This Week: Categorical Variables, aka Factors

This week we will use this document to give the exercises. The reason for this is try to build up your understanding of how categorical variables are modelled (the short version: it’s regression with just 0s and 1s).There will be questions in blue that you should provide answers to. There are other questions which you should attempt to answer as you work through this, even if you don’t have to provide us with answers.

Last week we looked at models for contiuous variables. This week we will look at how we can model the effects of categorical variables on a continuous response, e.g. the effects of different varieties of barley on yield. A lot of the theory was developed for designed experiments, e.g.
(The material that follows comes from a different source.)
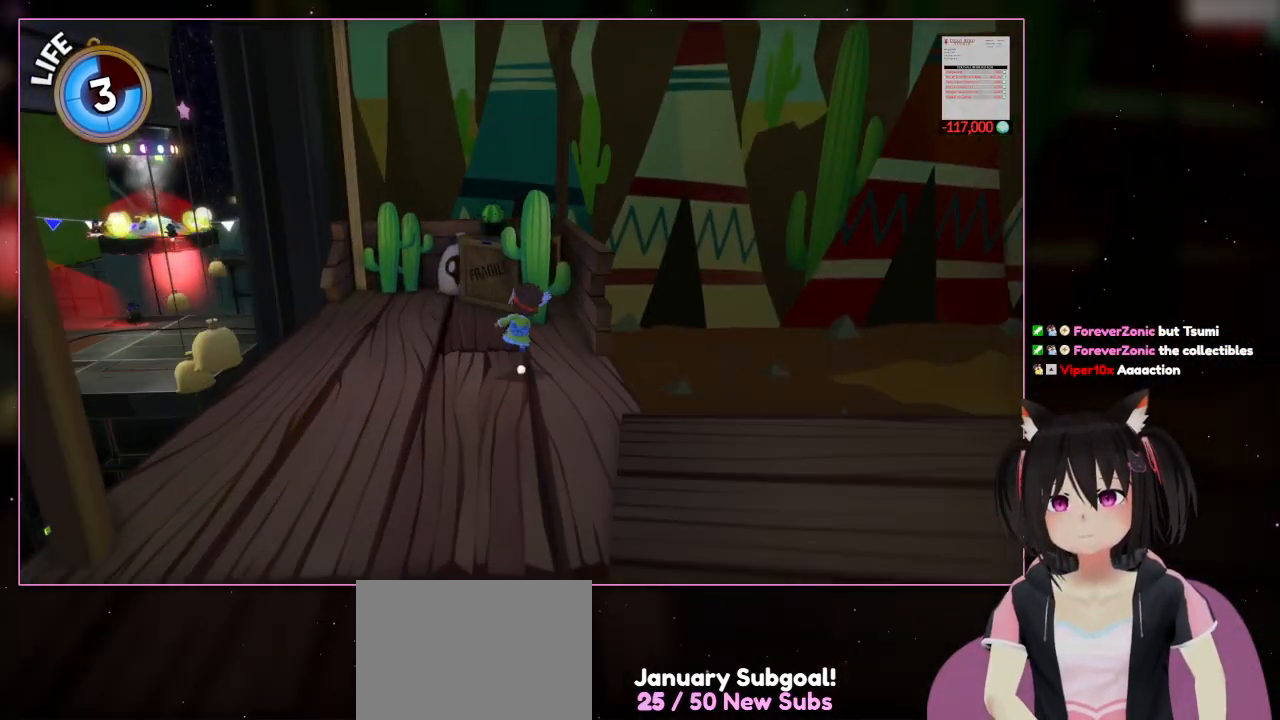
{"buttons": [], "left_stick": "up", "right_stick": "center", "events": [[133, "left_stick", "up"], [133, "right_stick", "right"], [333, "right_stick", "center"]]}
This type of model is usually called an ANOVA model (ANOVA = ANalysis Of VAriance). If there is a single categorical variable, it is called a one-way ANOVA, if there are two it is called a two-way ANOVA. The reason for this terminology is that the models were developed with the approach of trying to partition the variation into different parts of the model, so crop variety might explain some of the variation, and fungicide treatment might explain some more: the aim was to find out what crop varieies grew best, and what was the optimal treatment to apply. Nowadays the same approach is used for a much wider range of problems, often where this partitioning of the variation does not make any sense (it only really makes sense if you have a well designed experiment, otherwise it is not possible to find only one way to partition the variation).

Yield Data

This data comes from Rothamstead, from an experiment started in 1852. Spring barley has been grown on the site (Hoosfield) continuously. Each plot can have one of 4 treatments:

THe response is yield, i.e. how much barley was harvested from the field: a higher yield is obviously better. The units are tonnes per hecatare (t/ha). We have data that are means over about 10 years: we will treat these as replicates.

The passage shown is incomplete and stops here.